Sen. Bob Corker (R-Tenn.), the top GOP negotiator in the Senate's arduous financial-reform talks, is doing the dirty work for one of the dirtiest of financial industries: payday lending. Corker, the New York Times reports today, is pushing hard to throw a loophole in Senate banking committee's bill for the payday lending industry—essentially a form of loan sharking—to blunt any new oversight. The move sets up a potential showdown with Sen. Chris Dodd (D-Conn.), banking committee chair and leader of the financial-reform talks, whose November draft of legislation empowered a new, independent consumer-protection agency to crack down on payday lenders, among other non-banking institutions.

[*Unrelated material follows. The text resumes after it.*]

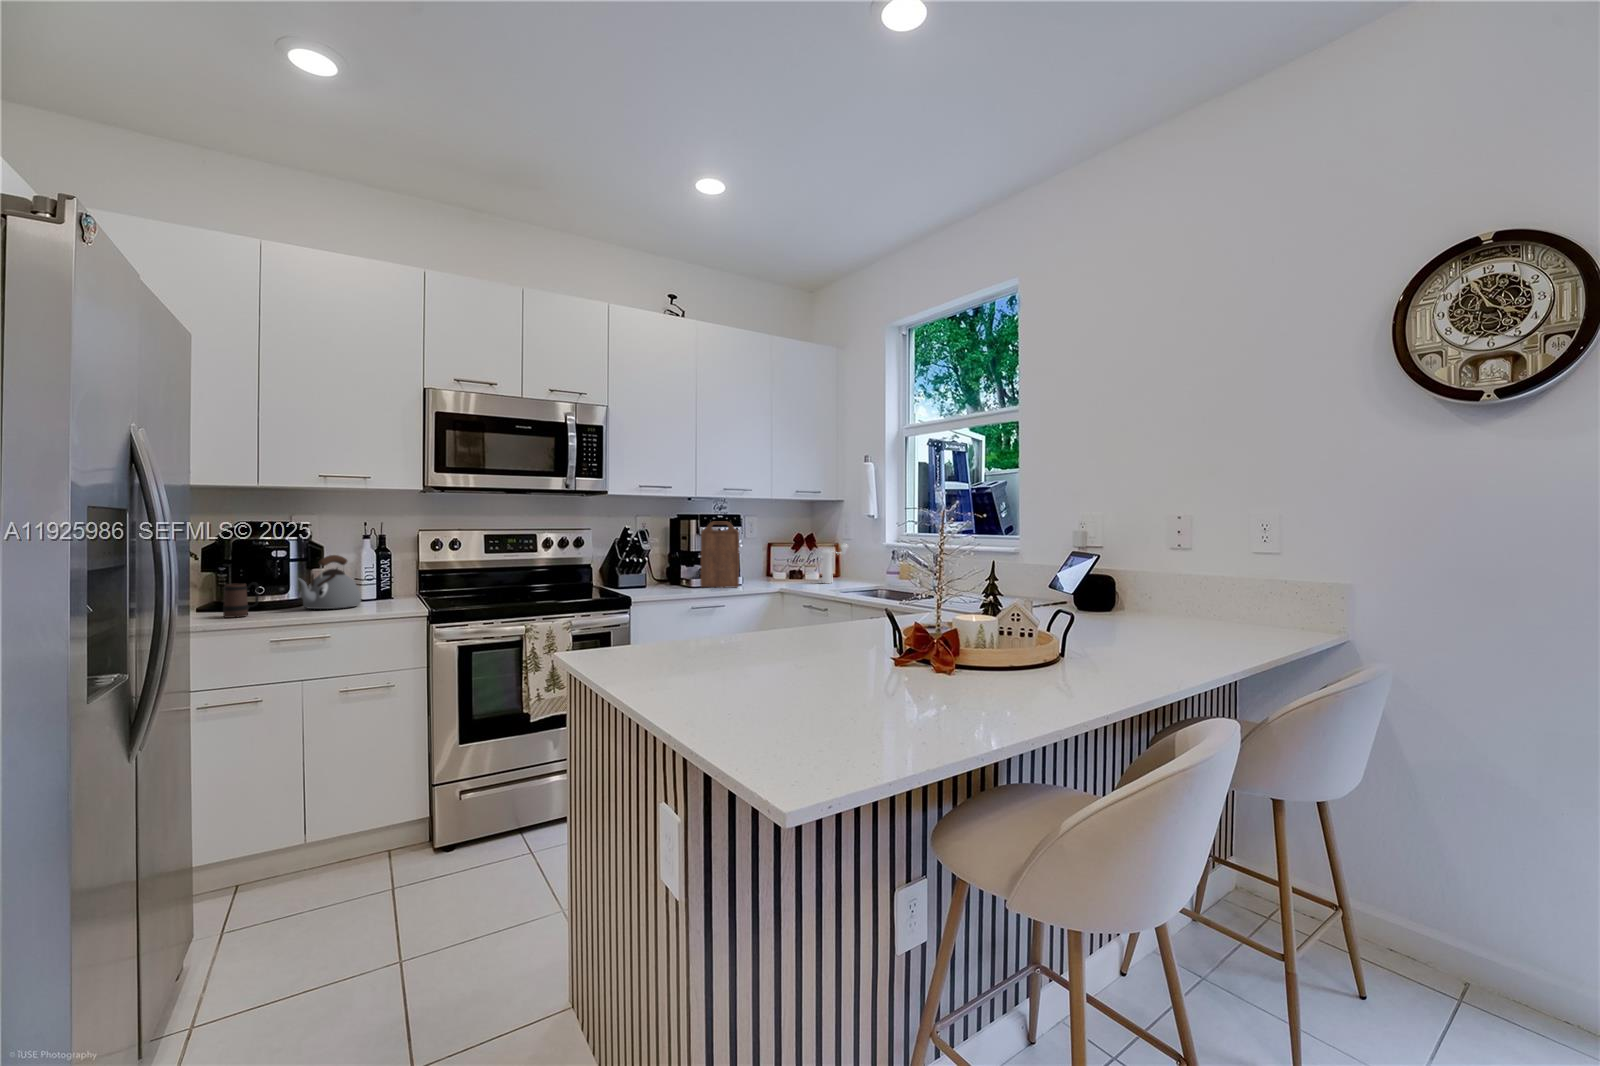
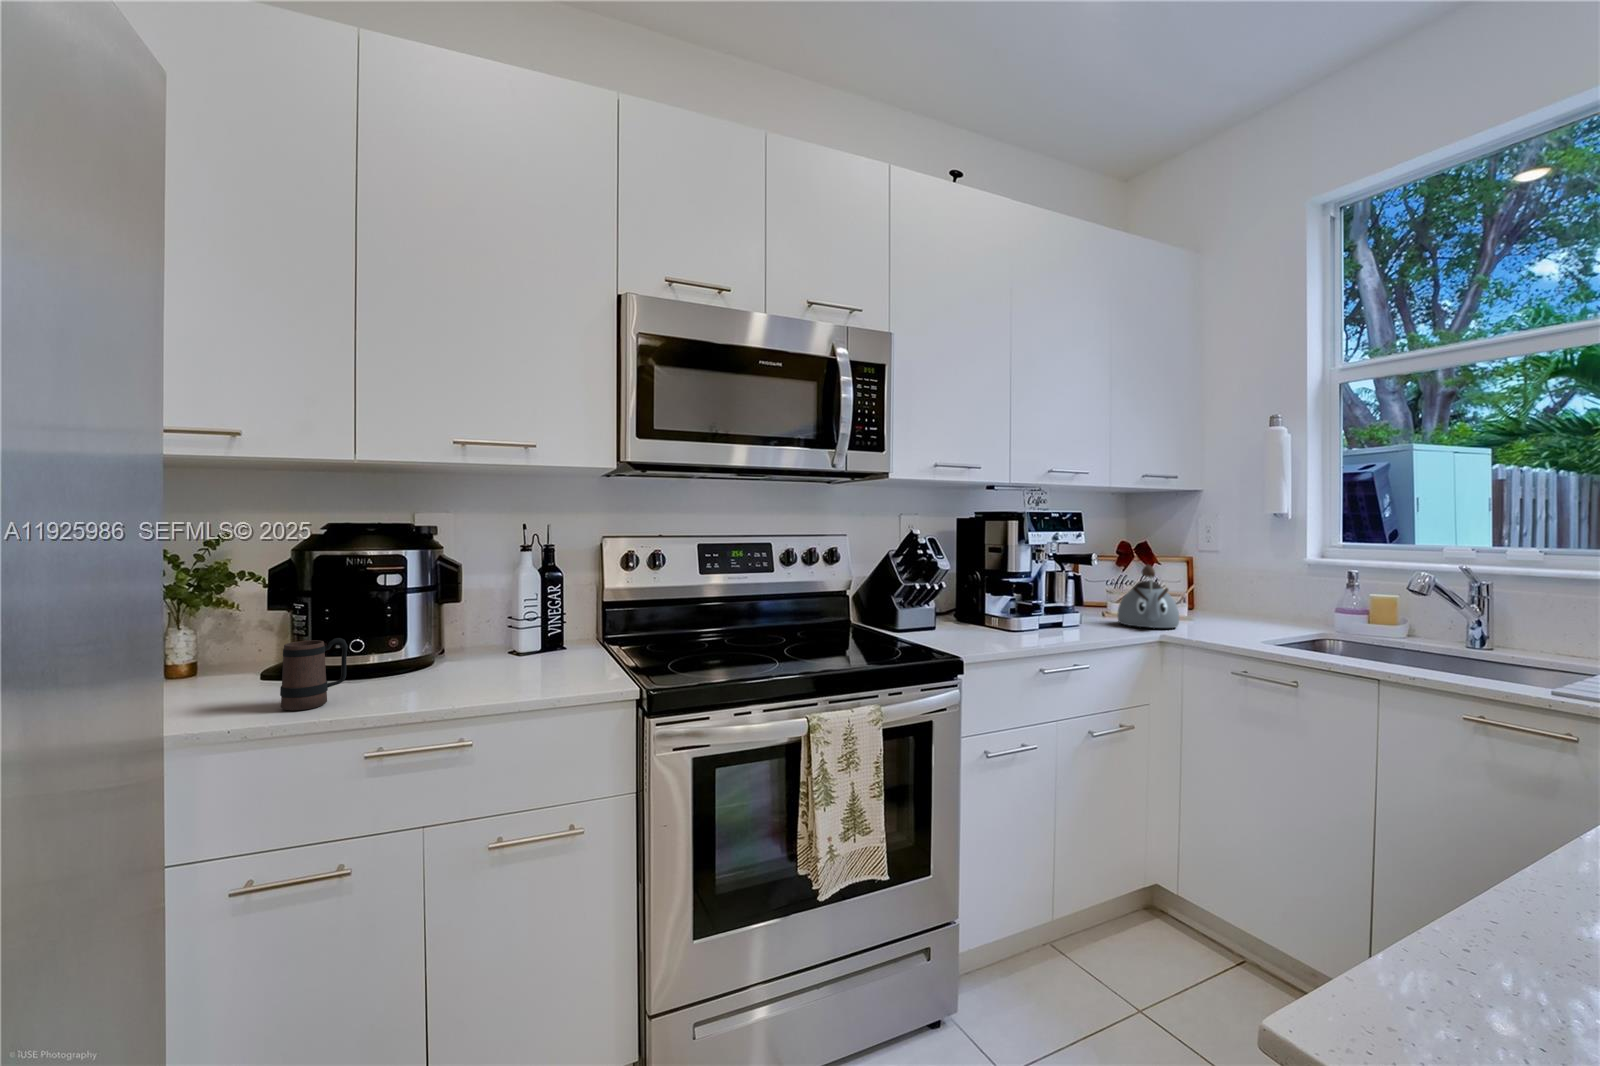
cutting board: present [700,521,739,588] -> none [1028,523,1097,634]
pepper mill: present [822,544,848,583] -> none [1209,561,1250,626]
kettle: present [298,555,361,609] -> present [1117,565,1179,628]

According to the Times, while a consumer agency tentatively agreed to by Dodd and Corker might be able to write new regulations for payday lenders, it would have to consult with other regulators to enforce those rules. Consumer advocates have repeatedly said gutting a consumer agency's rule-enforcement power would kneecap the new agency and limit its usefulness. And if the Senate goes lightly on the payday lending industry, it's likely to set up a battle between the House—whose bill last winter called for new oversight of the industry—and the Senate when the two try to merge their bill.

Corker's support for the payday lending industry is no surprise given the power the industry wields in his home state. The main trade group for payday lenders, the Community Financial Services Association, was founded in Tennessee in 1999, and has donated $1,000 to Corker. Corker has also received thousands more in donations from other heavy-hitters in the payday lending business, like $6,500 from the founders of Advance America, a leading payday lender. And overall, the industry's lobbying efforts almost tripled between 2005 and 2008 to maintain lax regulation of their industry, while at the same time business is booming for payday lenders. Especially with all those unemployed workers to prey on.